Any tourist who has bothered to venture outside his or her beach cabana may have had the occasion to discover Goodland, the hidden gem of Marco Island—by car, at least.
The casual tourist visit to Goodland might include the cultural phenomenon known as Sunday at Stan’s, where the rich and famous rub elbows with the not-so-rich and famous and have a heck of a time in the side lot of Stan’s Idle Hour, listening to country/rock music and enjoying some cold ones.
Others might continue around the bend to The Little Bar for seafood and live music in a bar that was shipped all the way from Chicago and is reputed to come from an establishment that Al Capone frequented.

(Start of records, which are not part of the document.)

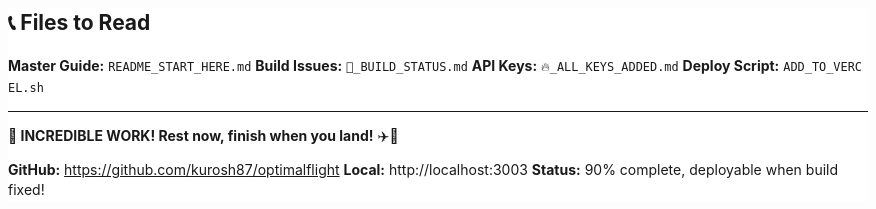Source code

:
## 📞 Files to Read

**Master Guide:** `README_START_HERE.md`
**Build Issues:** `🛑_BUILD_STATUS.md`
**API Keys:** `🔥_ALL_KEYS_ADDED.md`
**Deploy Script:** `ADD_TO_VERCEL.sh`

---

**🎉 INCREDIBLE WORK! Rest now, finish when you land!** ✈️🎊

**GitHub:** https://github.com/kurosh87/optimalflight
**Local:** http://localhost:3003
**Status:** 90% complete, deployable when build fixed!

But it’s unlikely that the preponderance of Marco Islanders—let along tourists—have ever discovered the fair village by sea.
To the uninitiated, ducking in and out of Goodland’s bays and skinny canals can be tricky—and can leave you high and dry on a sandbar or stuck in the muck.
But the raw beauty of Goodland makes those possible pitfalls well worth the risk.
Goodland has long been a charming fishing village, dotted with a collection of small, wooden houses that were moved—almost overnight—from the hilly estates area of Marco Island in 1949.
In recent years Goodland has also become an artist enclave, with perhaps a dozen talented residents drawing inspiration from their sub-tropical surroundings.
Enjoying Goodland at idle speed unfolds breathtaking panoramas of palm trees and puffy clouds, crab boats and crab traps, osprey and pelicans. And all at a pace that would have made Ernest Hemingway want to drop a line.